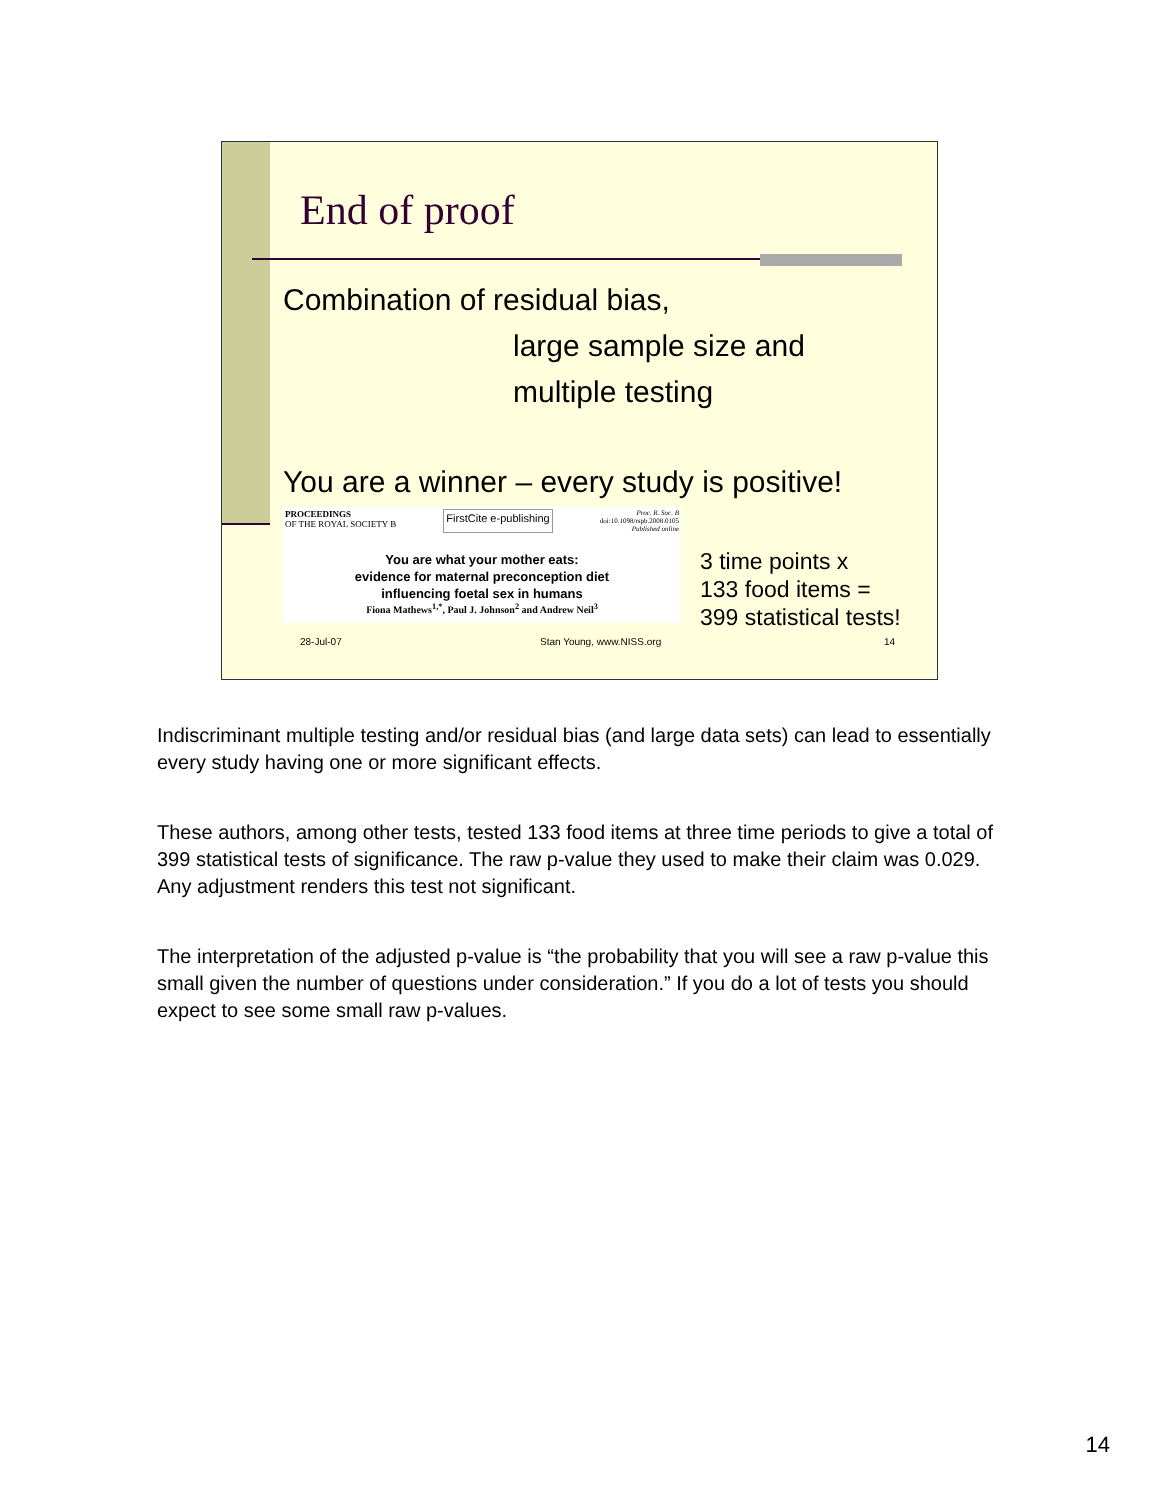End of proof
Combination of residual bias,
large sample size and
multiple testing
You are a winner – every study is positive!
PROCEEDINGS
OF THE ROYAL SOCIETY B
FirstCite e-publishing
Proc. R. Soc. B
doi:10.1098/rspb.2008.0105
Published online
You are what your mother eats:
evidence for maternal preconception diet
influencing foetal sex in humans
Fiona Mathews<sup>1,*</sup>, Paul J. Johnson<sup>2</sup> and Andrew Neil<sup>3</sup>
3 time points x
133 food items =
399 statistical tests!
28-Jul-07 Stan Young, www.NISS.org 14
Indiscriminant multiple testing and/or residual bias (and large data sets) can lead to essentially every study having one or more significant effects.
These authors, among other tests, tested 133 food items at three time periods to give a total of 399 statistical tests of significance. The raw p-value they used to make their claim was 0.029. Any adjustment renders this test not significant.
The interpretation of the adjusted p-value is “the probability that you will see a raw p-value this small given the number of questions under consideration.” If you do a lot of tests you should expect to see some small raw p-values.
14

----------

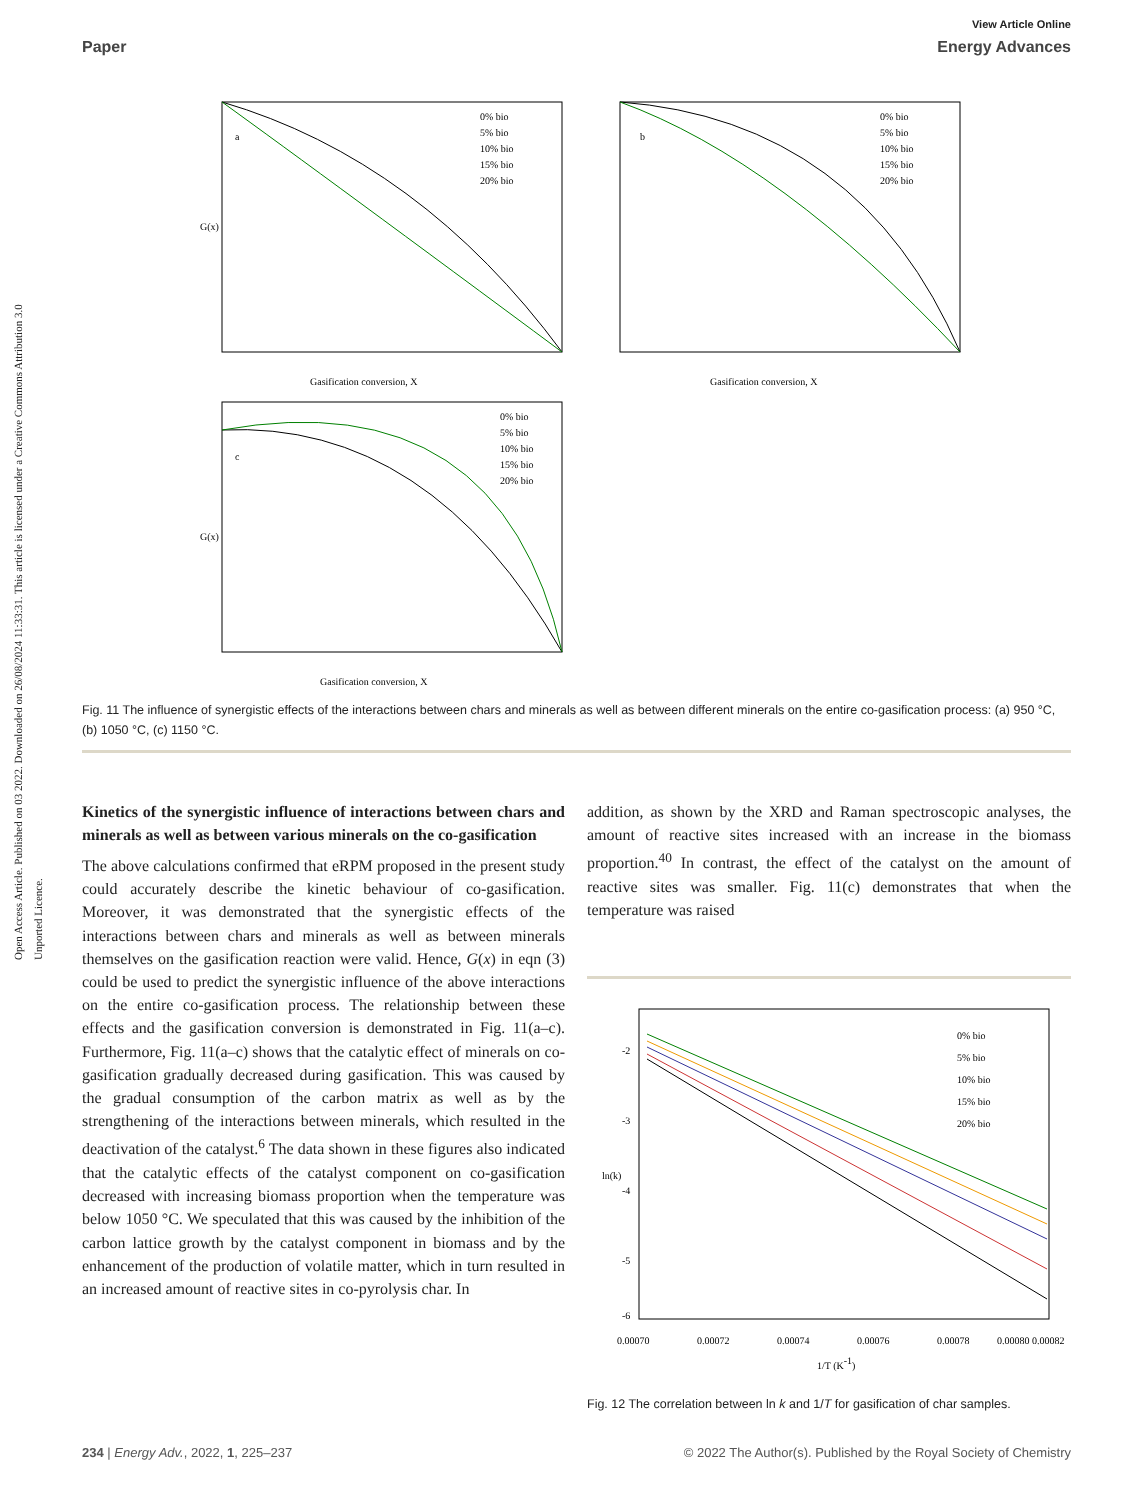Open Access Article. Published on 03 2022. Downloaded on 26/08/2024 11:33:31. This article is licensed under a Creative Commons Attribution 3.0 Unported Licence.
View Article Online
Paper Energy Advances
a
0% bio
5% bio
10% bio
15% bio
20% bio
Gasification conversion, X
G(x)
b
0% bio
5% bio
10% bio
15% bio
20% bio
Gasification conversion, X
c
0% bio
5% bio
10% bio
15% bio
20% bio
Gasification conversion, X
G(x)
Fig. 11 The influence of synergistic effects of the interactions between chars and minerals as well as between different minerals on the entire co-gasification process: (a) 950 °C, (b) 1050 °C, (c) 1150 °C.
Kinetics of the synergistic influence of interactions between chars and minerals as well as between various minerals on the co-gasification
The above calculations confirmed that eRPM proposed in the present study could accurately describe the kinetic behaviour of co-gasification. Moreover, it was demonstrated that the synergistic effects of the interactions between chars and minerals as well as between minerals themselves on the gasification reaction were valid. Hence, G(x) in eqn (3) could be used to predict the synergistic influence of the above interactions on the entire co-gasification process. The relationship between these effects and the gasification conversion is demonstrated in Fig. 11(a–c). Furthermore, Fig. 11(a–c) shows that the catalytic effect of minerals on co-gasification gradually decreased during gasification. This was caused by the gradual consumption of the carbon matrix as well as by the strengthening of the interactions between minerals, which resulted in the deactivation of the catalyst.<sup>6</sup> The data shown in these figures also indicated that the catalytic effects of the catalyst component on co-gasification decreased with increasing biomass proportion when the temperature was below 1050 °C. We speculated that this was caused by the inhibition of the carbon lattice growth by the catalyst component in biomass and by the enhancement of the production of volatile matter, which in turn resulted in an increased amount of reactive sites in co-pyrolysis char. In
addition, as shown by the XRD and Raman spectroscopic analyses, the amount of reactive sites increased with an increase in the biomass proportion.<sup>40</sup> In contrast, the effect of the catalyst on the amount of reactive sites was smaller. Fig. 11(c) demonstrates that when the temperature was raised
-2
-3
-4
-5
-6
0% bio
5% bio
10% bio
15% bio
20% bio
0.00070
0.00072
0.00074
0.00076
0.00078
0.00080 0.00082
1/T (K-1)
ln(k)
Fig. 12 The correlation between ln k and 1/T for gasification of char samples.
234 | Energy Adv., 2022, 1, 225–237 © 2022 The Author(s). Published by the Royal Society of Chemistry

----------

» **EXERCISE REQUIREMENTS**
Every line that holds the word "food" should be copied from the records.

» **RESULT OF THE TASK**
133 food items =
These authors, among other tests, tested 133 food items at three time periods to give a total of 399 statistical tests of significance. The raw p-value they used to make their claim was 0.029. Any adjustment renders this test not significant.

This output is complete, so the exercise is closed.